Tedx Talks — Synthetic Sea, Synthetic Me: Plastic in the World’s Oceans

“The last five years of my life have been profoundly influenced by trash,” Cummins began her talk.

Specifically, the plastic trash that is filling our ocean. Plastic is was that “miracle material” that we could just throw away, Cummins said. But, she asked, “Where is away?” She flashed pictures of trash-covered coastlines in Alaska, Los Angeles and Hawaii. “Here is away.”

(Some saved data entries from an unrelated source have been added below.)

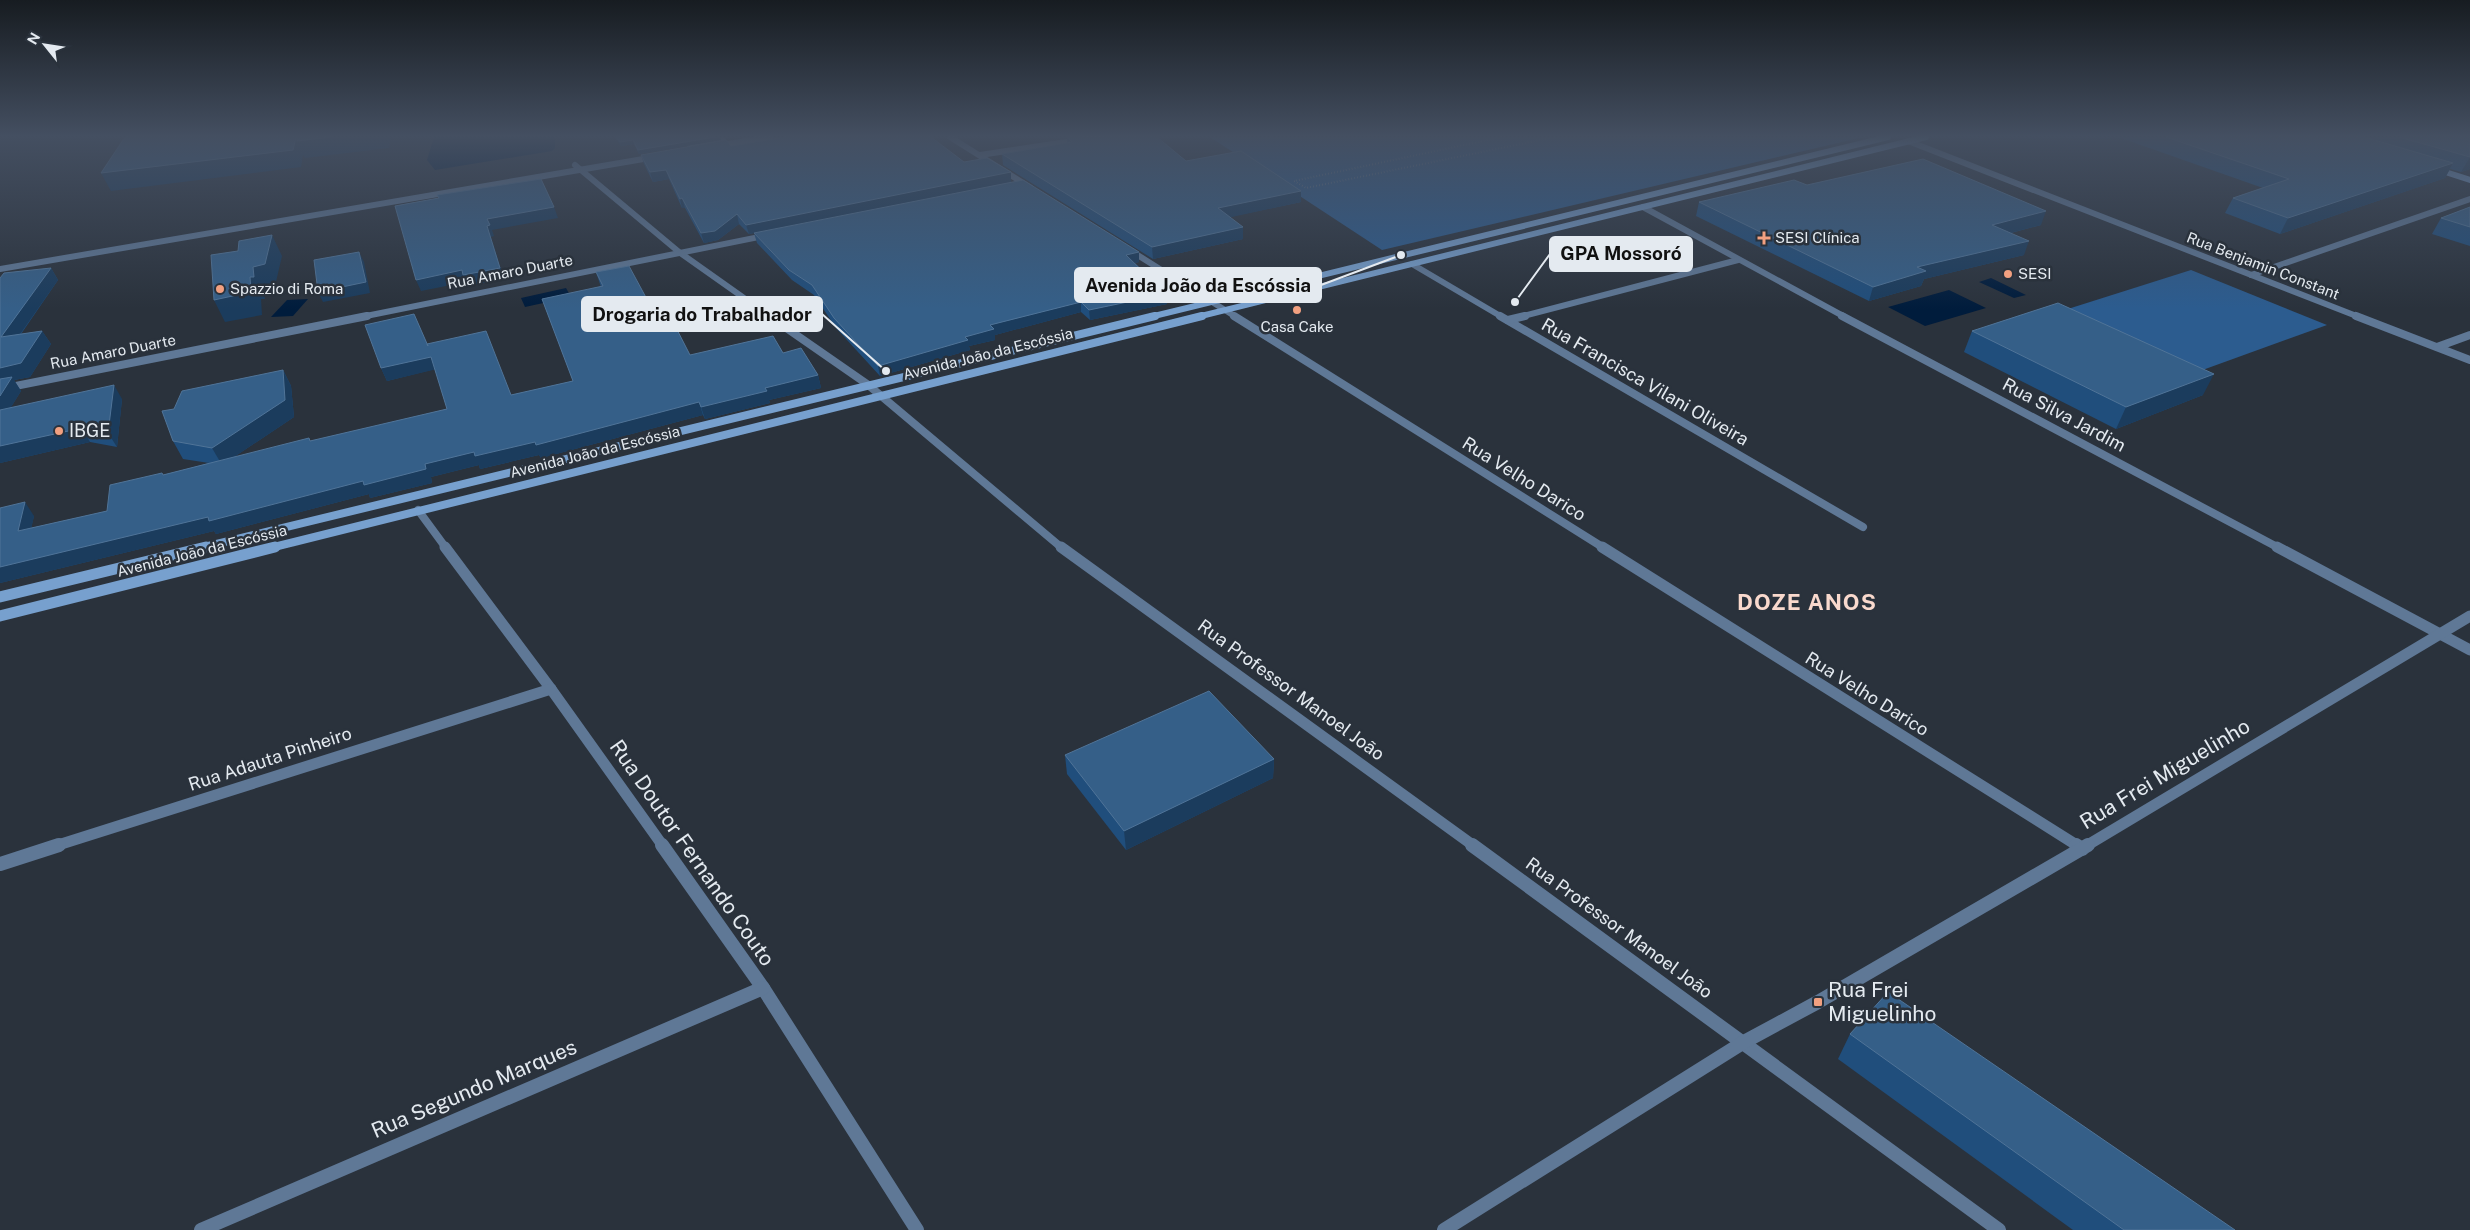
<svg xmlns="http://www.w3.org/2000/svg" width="2470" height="1230" font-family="'Public Sans',sans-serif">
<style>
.green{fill:#2c5c8f}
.water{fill:#001c3c}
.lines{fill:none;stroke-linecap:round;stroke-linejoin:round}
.path{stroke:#848b93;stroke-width:2;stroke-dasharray:0.5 2.5;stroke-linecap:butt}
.minor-far3{stroke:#5f7896;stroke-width:6}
.minor-far2{stroke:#5f7896;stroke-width:8}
.minor-far1{stroke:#5f7896;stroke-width:11}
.minor{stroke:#5f7896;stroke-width:14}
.secondary-far2{stroke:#77a0ce;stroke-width:6}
.secondary-far1{stroke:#77a0ce;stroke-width:8}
.secondary{stroke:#77a0ce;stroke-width:11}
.wall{fill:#204e7c}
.shaded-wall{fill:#1b3c5d}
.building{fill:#355f88;stroke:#507498}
.poi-dot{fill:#f2a080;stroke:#2a323c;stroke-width:2}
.labels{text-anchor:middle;stroke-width:5;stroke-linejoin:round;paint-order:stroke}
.far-poi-label{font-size:15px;fill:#e4eaf0;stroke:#2a323c;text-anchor:start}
.far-street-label{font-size:15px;fill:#e4eaf0;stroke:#2a323c}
.street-label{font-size:18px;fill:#e4eaf0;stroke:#2a323c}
.poi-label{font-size:18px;fill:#e4eaf0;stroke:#2a323c;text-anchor:start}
.near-street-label{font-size:21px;fill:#e4eaf0;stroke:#2a323c}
.near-poi-label{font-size:21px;fill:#e4eaf0;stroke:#2a323c;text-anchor:start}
.district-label{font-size:22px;font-weight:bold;letter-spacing:1px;fill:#f9d9cd;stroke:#2a323c}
.leader{fill:none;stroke:#e4eaf0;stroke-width:2}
.callout-dot{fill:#e4eaf0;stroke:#2a323c;stroke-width:2}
.callout{fill:#e4eaf0;stroke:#e4eaf0;stroke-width:2}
.callout-label{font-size:19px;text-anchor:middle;font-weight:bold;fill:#111}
</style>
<rect width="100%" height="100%" fill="#2a323c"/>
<g class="green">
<polygon points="1210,137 1863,137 1382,250"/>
<polygon points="2191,270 2327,325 2186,376 2052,314"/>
</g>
<g class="water">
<polygon points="434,137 555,137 555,148 552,151 435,170 427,160"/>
<polygon points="1991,278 2026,295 2014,298 1979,282"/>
<polygon points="566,288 571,297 525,307 521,298"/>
<polygon points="1949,290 1986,308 1925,326 1888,307"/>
<polygon points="308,299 293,316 271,317 287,300"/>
</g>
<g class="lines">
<polyline class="path" points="1502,137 1294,181 1306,188 1555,137"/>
<g class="minor-far3">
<polyline points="950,137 1031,188"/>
<polyline points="1908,141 2359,317"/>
<polyline points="690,146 723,140"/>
<polyline points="716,146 770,137"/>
<polyline points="980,155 1100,137"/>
<polyline points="575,165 679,252 771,317"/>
<polyline points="1643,207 1845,317"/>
<polyline points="1128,249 1236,317"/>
<polyline points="1412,264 1502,317"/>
<polyline points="0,269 655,157"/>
<polyline points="2251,275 2470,199"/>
<polyline points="361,317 769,235"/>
<polyline points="1520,317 1738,260"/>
</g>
<g class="minor-far2">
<polyline points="769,316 867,384 1062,548"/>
<polyline points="1234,316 1604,548"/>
<polyline points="1500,316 1863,527"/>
<polyline points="1842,316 2279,548"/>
<polyline points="2356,316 2470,360"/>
<polyline points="1508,320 1525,316"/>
<polyline points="2437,347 2470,335"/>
<polyline points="0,389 367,316"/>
<polyline points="418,510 446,548"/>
</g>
<g class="minor-far1">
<polyline points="445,547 551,689 663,846"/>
<polyline points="1061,547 1474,846"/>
<polyline points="1602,547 2078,846"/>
<polyline points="2277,547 2470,650"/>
<polyline points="55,846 551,689"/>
<polyline points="2086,846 2470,616"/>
</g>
<g class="minor">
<polyline points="662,845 763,988 917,1230"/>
<polyline points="1472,845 1999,1230"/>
<polyline points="2076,845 2082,849"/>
<polyline points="0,864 59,845"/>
<polyline points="201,1230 763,988"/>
<polyline points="1444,1230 1744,1042 1818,1002 2088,845"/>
</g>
<g class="secondary-far2">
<polyline points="2436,169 2470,180"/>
<polyline points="1150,317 1888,137"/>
<polyline points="1197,317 1926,137"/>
</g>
<g class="secondary-far1">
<polyline points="200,548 1155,316"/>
<polyline points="270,548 1202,316"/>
</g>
<g class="secondary">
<polyline points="0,597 206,547"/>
<polyline points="0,616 275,547"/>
</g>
</g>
<g class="wall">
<polygon points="615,137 720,137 721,140 639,154 634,144 621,146"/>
<polygon points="1057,137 1157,137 1186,161 1301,202 1229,217 1243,239 1153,259 1003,165 1002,154 1067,143 1067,137 1058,138"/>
<polygon points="2118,137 2470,137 2470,169 2461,172 2450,169 2445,178 2280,234 2225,213 2233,198 2263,188"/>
<polygon points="731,146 964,162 1011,182 749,234 739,224 718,240 704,243 685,208 682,208 669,179 653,182 644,164 641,155"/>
<polygon points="1699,202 2041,225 2011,233 2024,255 1924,279 1921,286 1869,301 1696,216"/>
<polygon points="2470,207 2470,246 2432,234 2441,218"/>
<polygon points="754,233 1139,252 1139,262 1135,263 1166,294 1167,304 1090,320 1081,312 995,335 995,340 969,346 970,350 880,376 836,328 814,295 792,280 757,243"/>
<polygon points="51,268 58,280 21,334 42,331 51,344 30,377 14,380 21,391 11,407 122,399 117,447 90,442 0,463 0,278"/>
<polygon points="596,272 656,316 690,355 783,353 818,375 821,388 769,400 770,403 705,419 703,415 541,458 539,455 480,469 479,465 431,477 432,483 370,498 369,494 216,534 214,531 0,583 0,508 34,516 31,528 107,511 163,475 209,463 183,459 173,441 283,370 291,386 294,417 234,457 311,441 447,409 435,369 387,381 381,368 428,346 511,395 573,381 542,299 601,287"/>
<polygon points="1972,331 2203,395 2116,429 1964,352"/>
<polygon points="1065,755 1274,759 1273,778 1126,850 1067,774"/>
<polygon points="1850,1034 2235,1230 2073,1230 1838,1059"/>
</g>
<g class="shaded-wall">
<polygon points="296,137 391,137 389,148 305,158 303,155 301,167 111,191 101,173"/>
<polygon points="715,137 720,137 721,140 639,154 638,150"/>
<polygon points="1058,137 1070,137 1058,138"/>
<polygon points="633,140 634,144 621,146 620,142"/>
<polygon points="2470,157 2470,169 2461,172"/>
<polygon points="2453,163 2445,178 2280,234 2288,218"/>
<polygon points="666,170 669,179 653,182 650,172"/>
<polygon points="1011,172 1011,182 749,234 746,225"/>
<polygon points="1301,191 1301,202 1218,220 1218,208"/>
<polygon points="682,198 685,208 682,208 680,199"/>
<polygon points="554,207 558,218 492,230 494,236 491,237 504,279 467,286 466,282 421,291 416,280 487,226 487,219"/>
<polygon points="2046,211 2041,225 1987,239 1992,225"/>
<polygon points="737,214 739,224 718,240 704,243 701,233"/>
<polygon points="1243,227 1243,239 1153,259 1152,247"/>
<polygon points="272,235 282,256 275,286 263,289 265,299 261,299 262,315 225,322 214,300 250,277 253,267"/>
<polygon points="2029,241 2024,255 1924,279 1921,286 1869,301 1873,287 1917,267"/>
<polygon points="359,252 364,262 370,293 323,302 318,292"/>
<polygon points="1139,252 1139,262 1127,265 1126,255"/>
<polygon points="51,268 58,280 9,350 1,337"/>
<polygon points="1166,294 1167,304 1090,320 1089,310"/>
<polygon points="1081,302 1081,312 995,335 995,340 969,346 970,350 880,376 878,366 990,325"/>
<polygon points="42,331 51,344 30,377 14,380 21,391 0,425 0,368"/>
<polygon points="431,357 437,369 387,381 381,368"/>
<polygon points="283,370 291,386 294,417 222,465 212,448"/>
<polygon points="2214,374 2203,395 2116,429 2126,407"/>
<polygon points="818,375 821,388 769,400 770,403 705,419 701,407 765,388"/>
<polygon points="114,385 122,399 117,447 108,433"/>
<polygon points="699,402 703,415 541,458 539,455 480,469 479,465 431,477 432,483 370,498 369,494 216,534 214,531 0,583 0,567 474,452"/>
<polygon points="82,428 90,442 0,463 0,446"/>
<polygon points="25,502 34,516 28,544 18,531"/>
<polygon points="1274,759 1273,778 1126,850 1124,831"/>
</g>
<g class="building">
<polygon points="125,137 296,137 293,150 101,173"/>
<polygon points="297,137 331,137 297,141"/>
<polygon points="616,137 715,137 638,150 633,140 620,142"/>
<polygon points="785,137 931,137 964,162 987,158 1011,172 746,225 737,214 715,231 701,233 682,198 680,199 666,170 650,172 641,155 726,140 731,146"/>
<polygon points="1067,137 1157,137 1186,161 1241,151 1301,191 1218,208 1243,227 1152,247 1002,154 1072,142"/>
<polygon points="2166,137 2364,137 2453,163 2288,218 2233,198 2289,179"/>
<polygon points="2399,137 2470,137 2470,157"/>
<polygon points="1923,159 2046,211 1992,225 2029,241 1917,267 1926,271 1873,287 1699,202 1794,180 1807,185"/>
<polygon points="541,179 554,207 487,219 490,225 487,226 500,268 463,275 462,270 416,280 395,206 439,198 437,195"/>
<polygon points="1023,180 1139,252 1126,255 1166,294 1089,310 1081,302 990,325 994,329 965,337 968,340 878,366 834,318 812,285 789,270 754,233"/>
<polygon points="2470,207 2470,227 2441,218"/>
<polygon points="272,235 265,264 253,267 254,277 250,277 251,292 214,300 211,255 238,251 239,241"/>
<polygon points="359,252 366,282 318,292 314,260"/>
<polygon points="629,266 656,316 669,314 690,355 773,336 783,353 801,348 818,375 765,388 767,391 701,407 699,402 536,445 535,442 475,456 474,452 425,464 426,469 364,485 363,481 209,521 208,517 0,567 0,508 25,502 18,531 107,511 110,485 162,473 163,475 309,438 310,441 447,409 431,357 381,368 365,325 414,314 428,346 427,344 486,331 511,395 573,381 542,299 603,286 596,272"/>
<polygon points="51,268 1,337 42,331 21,363 0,368 0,278 4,273"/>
<polygon points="2058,303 2214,374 2126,407 1972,331"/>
<polygon points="283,370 285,400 212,448 173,441 162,411 174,409 182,391"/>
<polygon points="12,377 0,396 0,379"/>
<polygon points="114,385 108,433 82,428 0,446 0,410"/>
<polygon points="1209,691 1274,759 1124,831 1065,755"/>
<polygon points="1888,992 2235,1230 2124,1230 1850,1034"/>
</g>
<linearGradient id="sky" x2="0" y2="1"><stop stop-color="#171c21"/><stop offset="0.44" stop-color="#444f61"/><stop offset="1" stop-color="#444f61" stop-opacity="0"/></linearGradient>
<rect width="2470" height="309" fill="url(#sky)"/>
<g class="poi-dot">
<path d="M1761.5 230.5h5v5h5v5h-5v5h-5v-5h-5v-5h5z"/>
<circle cx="2008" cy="274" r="5"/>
<circle cx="220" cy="289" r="5"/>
<circle cx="1297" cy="310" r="5"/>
<circle cx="59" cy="431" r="5"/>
<rect x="1813" y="997" width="10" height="10" rx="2.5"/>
</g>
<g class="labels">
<g class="far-poi-label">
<text x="1775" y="243">SESI Clínica</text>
<text x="2018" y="279">SESI</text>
<text x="230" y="294">Spazzio di Roma</text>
<text x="1297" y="332" text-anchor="middle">Casa Cake</text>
</g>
<g class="far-street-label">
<text transform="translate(2263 266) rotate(21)" y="5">Rua Benjamin Constant</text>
<text transform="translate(510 272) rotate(-11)" y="5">Rua Amaro Duarte</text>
<text transform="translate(113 352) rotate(-11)" y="5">Rua Amaro Duarte</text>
<text transform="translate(988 354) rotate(-14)" y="5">Avenida João da Escóssia</text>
<text transform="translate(595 452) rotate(-14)" y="5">Avenida João da Escóssia</text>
<text transform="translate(202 551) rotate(-14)" y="5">Avenida João da Escóssia</text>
</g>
<g class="street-label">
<text transform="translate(1645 382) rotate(30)" y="6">Rua Francisca Vilani Oliveira</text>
<text transform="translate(2064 415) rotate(28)" y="6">Rua Silva Jardim</text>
<text transform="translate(1524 479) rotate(32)" y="6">Rua Velho Darico</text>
<text transform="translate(1291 690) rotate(36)" y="6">Rua Professor Manoel João</text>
<text transform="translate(1867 694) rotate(32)" y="6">Rua Velho Darico</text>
<text transform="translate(270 759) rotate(-18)" y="6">Rua Adauta Pinheiro</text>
<text transform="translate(1619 928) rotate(36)" y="6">Rua Professor Manoel João</text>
</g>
<g class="poi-label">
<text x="69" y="437">IBGE</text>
</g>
<g class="near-street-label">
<text transform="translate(2165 774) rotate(-31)" y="7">Rua Frei Miguelinho</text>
<text transform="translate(692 853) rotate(55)" y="7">Rua Doutor Fernando Couto</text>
<text transform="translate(474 1089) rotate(-23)" y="7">Rua Segundo Marques</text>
</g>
<g class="near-poi-label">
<text x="1828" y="997">Rua Frei<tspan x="1828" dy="24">Miguelinho</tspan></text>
</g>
<g class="district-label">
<text x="1807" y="610">DOZE ANOS</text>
</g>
</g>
<path class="leader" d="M1515 302L1550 254M1401 255L1321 285M886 371L822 314"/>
<g class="callout-dot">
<circle cx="1515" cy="302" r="5"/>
<circle cx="1401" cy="255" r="5"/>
<circle cx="886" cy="371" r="5"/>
</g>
<g class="callout">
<rect x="1550" y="237" width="142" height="34" rx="5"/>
<rect x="1075" y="268" width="246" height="34" rx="5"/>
<rect x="582" y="297" width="240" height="34" rx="5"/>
</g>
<g class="callout-label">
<text x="1621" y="260">GPA Mossoró</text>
<text x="1198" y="292">Avenida João da Escóssia</text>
<text x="702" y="321">Drogaria do Trabalhador</text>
</g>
<g transform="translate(45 45) rotate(300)" stroke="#2a323c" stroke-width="4" paint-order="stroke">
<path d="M0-4L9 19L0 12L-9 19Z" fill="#e4eaf0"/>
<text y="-8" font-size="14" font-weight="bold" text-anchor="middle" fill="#e4eaf0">N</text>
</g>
</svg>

Cummins was especially fascinated by the Pacific Gyre (a gyre is a large system of rotating currents; there are five main ones in the world), dubbed the “great pacific garbage patch.” In research expeditions here and around the world, the team would skim the ocean’s surface and analyze findings. Every time, the film on the ocean’s surface seemed to be covered with a soup of tiny plastic debris and fish, filled with the same debris. She showed photos of albatross carcasses, filled 50 to 60 percent with plastic they had eaten. Because plastic already absorbs pollutants in the ocean, fish eating this plastic makes them even sicker. And people eating this fish cannot be good, she said.

Cummins and her husband now run the 5 Gyres Institute, which runs frequent research expeditions to study pollution. Although Cummins says there is, “no way to completely redesign this ‘throwaway’ culture,” the best way to combat the problem is through better legislation, education and reusable design for products. Until then, the next voyage leaves for Cape Town on Nov. 8.